**How to complete this task:**
Extend the review of the Bernd Oppl film exhibition past its final sentence, keeping its tone and level of descriptive detail.

**Document section:**
↓↓↓
Bernd Oppl: Inhabited Interiors,” currently on view at the Georgia Museum of Art, consists of Sick Building, Hotel Room and Flock, three short, silent and black-and-white films by Austrian video and installation artist Bernd Oppl. Strongly inspired by horror film aesthetics, particularly Alfred Hitchcock’s use of architectural elements to create dramatic narratives—windows representing voyeurism, doors transitioning into new scenes, stairs creating tension—Oppl constructs painstakingly accurate miniature models to use as settings for his films. Each model is visualized as a compilation of backdrops from mainstream cinema, then sketched out digitally, fleshed out with physical materials and finished off with motorization and mechanics. Lacking a human presence, each space serves as the protagonist when unpredictable substances are introduced to interact with, or inhabit, the mysterious interiors. When each substance appears to defy the laws of physics, the viewer’s perception and sense of reality are challenged. 

Sick Building opens into the corner of a sterile, white-walled hallway lined with closed black doors. From behind a corner, a stream of white, gelatinous goo emerges, slowly rolling across the floor to form a puddle. The substance begins developing tentacle-like stalactites that reach upward and abruptly break off against gravity, attaching to the ceiling as if pulled by a magnet. From there, the substance gradually drips back down, coalescing like mercury, only to splatter itself against another wall. As the goo’s movements accelerate, erratically and chaotically taking over, it takes on an eerily organic quality, as if becoming increasingly more agitated within the confines of its space.

Hotel Room takes place within a stark hotel room reduced to pure functionality. While the universal bedroom set consisting of a double bed with crisp white sheets, basic nightstand with a reading lamp and small desk with a chair are all present, the room lacks any aesthetic or personalized details that hotel rooms often incorporate to create a warm, surrogate living space. This minimalism reinforces the role of hotel rooms as simple stopovers between travel destinations—the inconsequential, present setting between a past and future location—as well as the ability of hotel rooms to exist as oases removed from everyday life. Oppl’s short film attempts to suspend reality by literally freezing this fleeting, transitional space.
↑↑↑
**Provided material:**
↓↓↓
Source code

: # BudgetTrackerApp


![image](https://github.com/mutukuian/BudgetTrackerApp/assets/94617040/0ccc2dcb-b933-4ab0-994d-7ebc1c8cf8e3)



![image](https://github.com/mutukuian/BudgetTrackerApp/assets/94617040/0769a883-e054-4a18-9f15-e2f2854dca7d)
↑↑↑
**Response box:**
As the film begins, liquid slowly rises from the floor. The fluid’s slow creeping up the corner of the room and extending over the legs of the chair before its surface level catches up is subtly alarming. The camera adjusts its focus over to the bed, where a gelatinous film begins spreading over the telephone and doorknob, creating elements of claustrophobia and confinement. The milky, translucent film thickens and crystalizes, becoming a growing layer of ice. The reflection of light on the surface of the slushy cocoon as it solidifies creates a gentle movement, making it appear to pulsate or breathe.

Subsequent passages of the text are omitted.